The Measure of Our Days is a beautiful, sensitively written book of essays by Jerome Groopman, an oncologist and professor at Harvard Medical School. Dr. Groopman's own humanity and dedication to his patients are quite awe-inspiring, as is the courage displayed by the people featured in these stories. A very engaging read.
The Poetry of Healing is another amazing book about a physician's personal experiences. Raphael Campo's poet sensibilities are obvious throughout this book exploring his identity as a queer Latino physician. Dr. Campo was born in Cuba, went to Amherst College and Harvard Medical School, completed residency training at UCSF at the height of the AIDS epidemic, and is now a staff physician at Boston's Beth Israel Hospital.
A Not Entirely Benign Procedure is Perri Klass' collection of essays about her experiences as a Harvard medical student. This is an interesting, thoughtful, often humorous book that gives a pretty realistic impression of life at HMS. Dr. Klass is now a pediatrician at Boston Medical Center.
Becoming a Doctor is an HMS story of a different sort. Mel Konner was in his thirties and a Harvard anthropology professor when he decided to go to medical school. He went through med school with a relatively detached, anthropological eye, and so developed a very different 'physician identity' than most medical students do. He is very critical (often rightly so) of medical training. This book is excellently written. Konner (to my knowledge) never did a residency, and is now a highly regarded anthropology professor at Emory. He is also the author of the canonical biological anthropology text The Tangled Wing.
Now a classic, The House of God is a fictionalized account of the pseudonymous Samuel Shem's internship year at Boston's Beth Israel Hospital in the late 1960s (early 1970s? I forget). It is hilarious and disturbing and scathing. A scary but required read for anyone interested in medical training. Much of the jargon and 'Rules' of the House of God are now intern canon all over the world. "Shem" went on to become a psychiatrist and practices at McLean Hospital in Belmont, Massachusetts. He recently wrote a similar account of his psychiatry training, called Mount Misery, which I have not read. Legend has it that he has never again set foot in the BI, more out of the hospital's refusal than his own.
My Own Country is a doctor's story about treating AIDS patients in the very early days of the epidemic. Abraham Verghese was an infectious disease specialist in Tennessee when he began taking care of people with HIV. This is his personal account of his growth as a person and a physician as his career took an unexpected turn while he became one of the only HIV specialists in his area. Honest and moving.
A patient's point of view: Girl, Interrupted is Susanna Kaysen's retrospective account of her two year long psychiatric admission to McLean Hospital as a teenager.
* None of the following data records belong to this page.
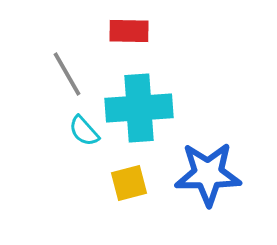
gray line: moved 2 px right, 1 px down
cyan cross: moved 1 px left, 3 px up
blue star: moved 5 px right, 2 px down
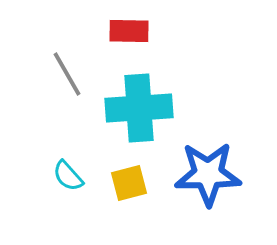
cyan semicircle: moved 16 px left, 45 px down
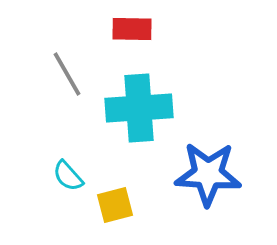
red rectangle: moved 3 px right, 2 px up
blue star: rotated 4 degrees clockwise
yellow square: moved 14 px left, 22 px down
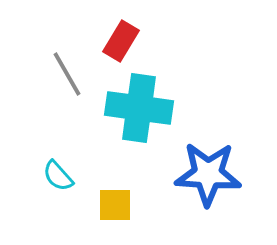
red rectangle: moved 11 px left, 12 px down; rotated 60 degrees counterclockwise
cyan cross: rotated 12 degrees clockwise
cyan semicircle: moved 10 px left
yellow square: rotated 15 degrees clockwise
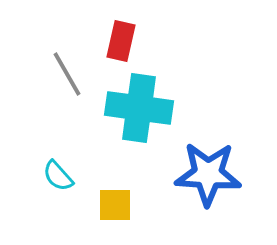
red rectangle: rotated 18 degrees counterclockwise
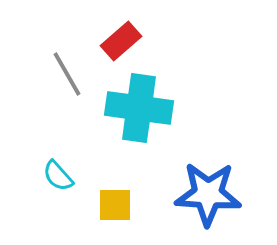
red rectangle: rotated 36 degrees clockwise
blue star: moved 20 px down
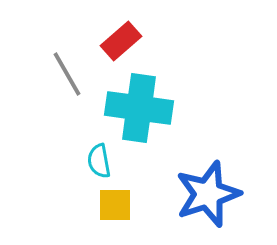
cyan semicircle: moved 41 px right, 15 px up; rotated 32 degrees clockwise
blue star: rotated 22 degrees counterclockwise
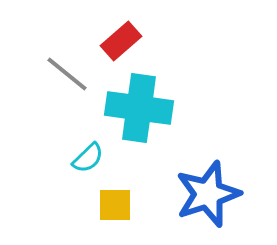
gray line: rotated 21 degrees counterclockwise
cyan semicircle: moved 11 px left, 3 px up; rotated 124 degrees counterclockwise
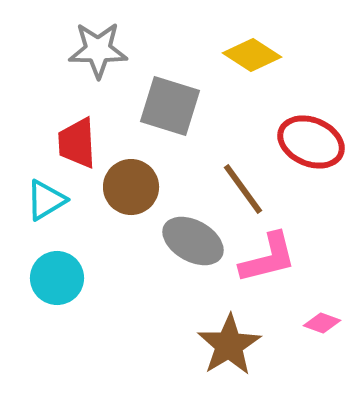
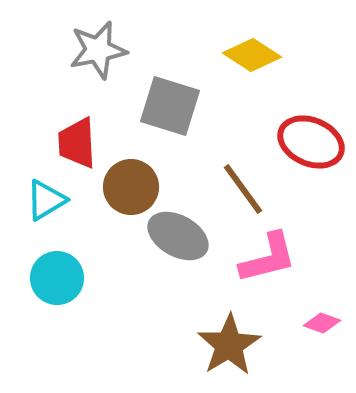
gray star: rotated 12 degrees counterclockwise
gray ellipse: moved 15 px left, 5 px up
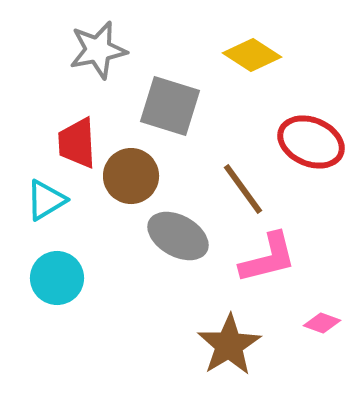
brown circle: moved 11 px up
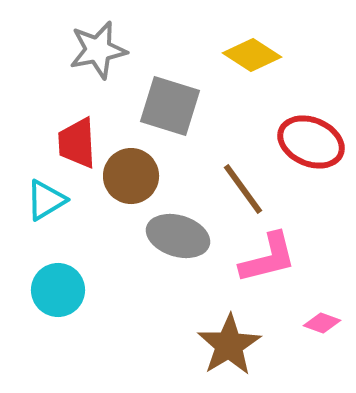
gray ellipse: rotated 12 degrees counterclockwise
cyan circle: moved 1 px right, 12 px down
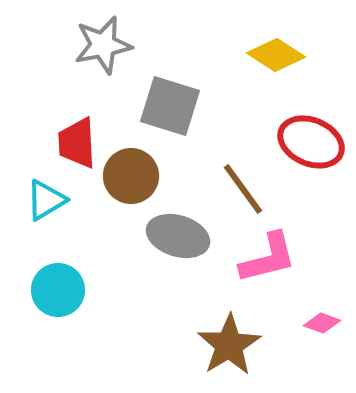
gray star: moved 5 px right, 5 px up
yellow diamond: moved 24 px right
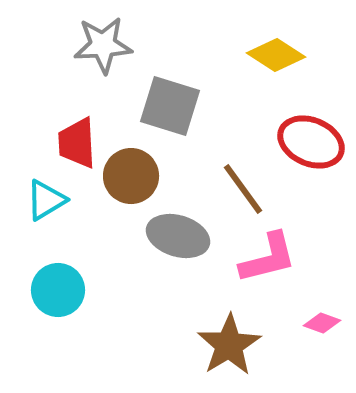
gray star: rotated 8 degrees clockwise
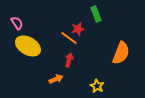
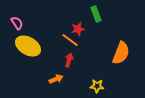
orange line: moved 1 px right, 2 px down
yellow star: rotated 24 degrees counterclockwise
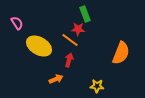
green rectangle: moved 11 px left
red star: rotated 16 degrees clockwise
yellow ellipse: moved 11 px right
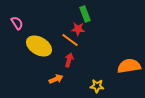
orange semicircle: moved 8 px right, 13 px down; rotated 120 degrees counterclockwise
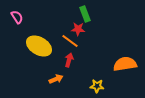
pink semicircle: moved 6 px up
orange line: moved 1 px down
orange semicircle: moved 4 px left, 2 px up
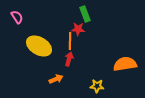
orange line: rotated 54 degrees clockwise
red arrow: moved 1 px up
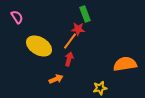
orange line: rotated 36 degrees clockwise
yellow star: moved 3 px right, 2 px down; rotated 16 degrees counterclockwise
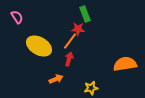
yellow star: moved 9 px left
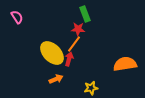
orange line: moved 4 px right, 3 px down
yellow ellipse: moved 13 px right, 7 px down; rotated 15 degrees clockwise
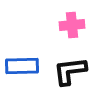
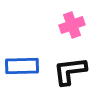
pink cross: rotated 15 degrees counterclockwise
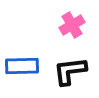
pink cross: rotated 10 degrees counterclockwise
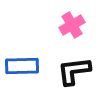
black L-shape: moved 4 px right
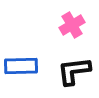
blue rectangle: moved 1 px left
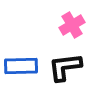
black L-shape: moved 9 px left, 4 px up
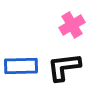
black L-shape: moved 1 px left
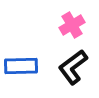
black L-shape: moved 9 px right; rotated 30 degrees counterclockwise
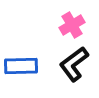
black L-shape: moved 1 px right, 3 px up
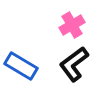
blue rectangle: rotated 32 degrees clockwise
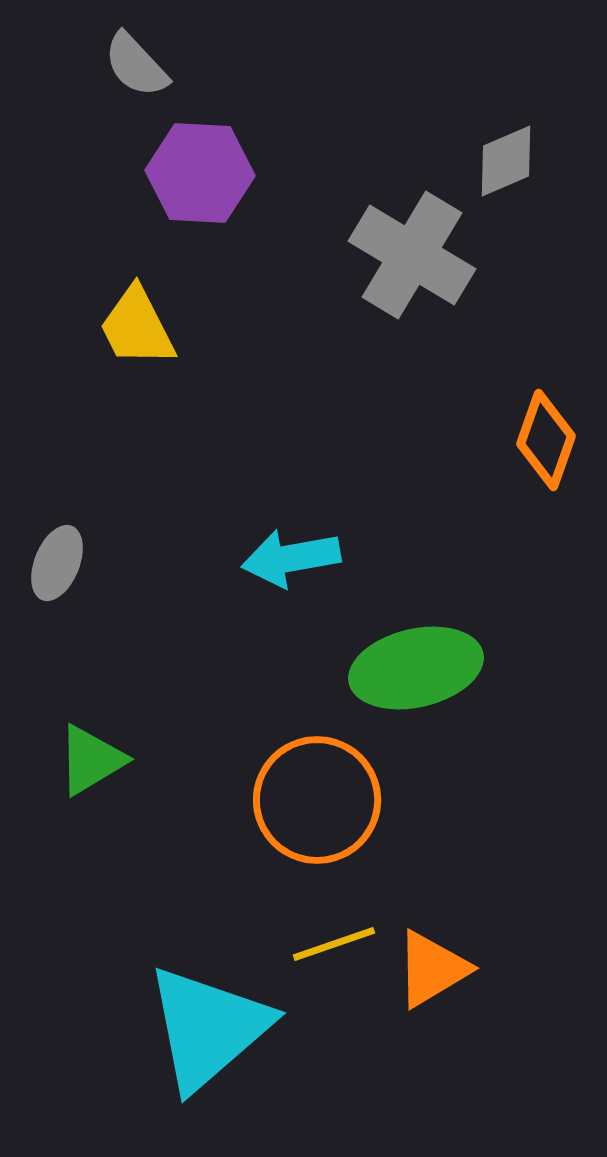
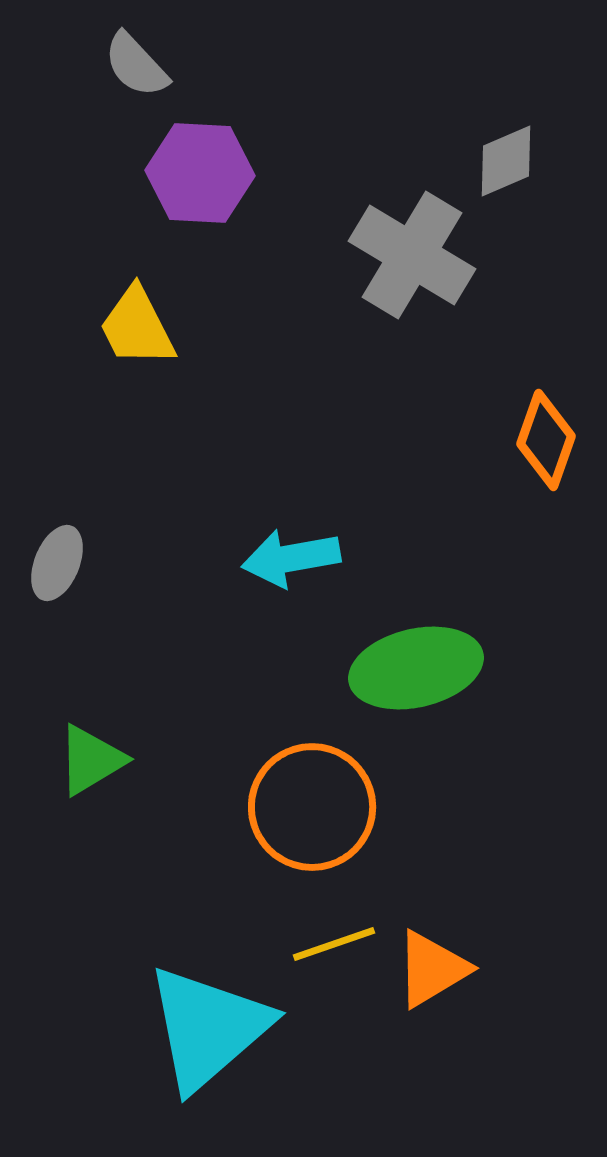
orange circle: moved 5 px left, 7 px down
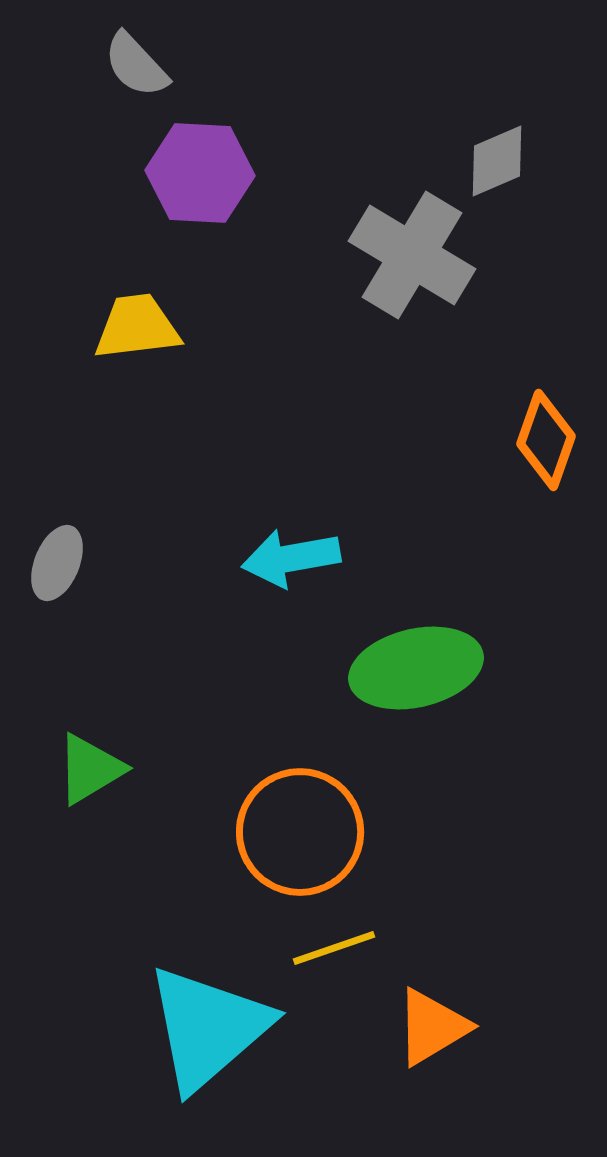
gray diamond: moved 9 px left
yellow trapezoid: rotated 110 degrees clockwise
green triangle: moved 1 px left, 9 px down
orange circle: moved 12 px left, 25 px down
yellow line: moved 4 px down
orange triangle: moved 58 px down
This well written, exceedingly honest book will make you question your definition of sanity and the accuracy of memory as Kaysen illustrates how blurred the lines can become.
In Reviving Ophelia, Mary Pipher uses stories from her practice as an adolescent and family psychologist to discuss the problems of teenage girls growing up in America today. This is an accessible, fascinating exploration of this critical topic.
Irwin Yalom, a preeminent psychoanalyst and psychiatrist, explores his relationships with his analysis patients in Love's Executioner. This is a great book for learning about psychiatry and talk therapy through Yalom's intelligent, sensitive, anecdotal style.
Leah Hager Cohen grew up in New York, the hearing child of Deaf parents who ran a school for hearing-impaired students. In Train Go Sorry she takes the reader into her unique world, opening a fascinating window into Deaf culture. This is really a wonderful book.
Another amazing book about deafness is Oliver Sacks' Seeing Voices. Sacks, the author of Awakenings and many other books about neurology, writes accessibly about the history of deafness and Deaf culture in the United States. A terrific introduction to the topic by a great science writer.
Another don't miss Oliver Sacks book is The Man Who Mistook His Wife for a Hat, in which Sacks relates the stories of patients stricken by mysterious or downright bizarre neurological illnesses, some of which challenge definitions of personhood and identity.
This is a really terrific book, despite or because of the fact that it's aimed at a young adult/junior high kind of audience. Freak the Mighty, written by Rodman Philbrick, is a sweet novel about two misfit boys, one gangly, clumsy and accustomed to being called stupid, the other brilliant and physically stunted, who tap each other's strengths and become great friends, sharing adventures, triumphs and sadness. It is a surprisingly wonderful read that only takes a few hours at most. I picked it up because it is soon to be released as a movie, entitled The Mighty, starring the incredible Gillian Anderson. The IMDB sez it will be released 10/30/98, but it was shown at Cannes, and is already getting some nice reviews.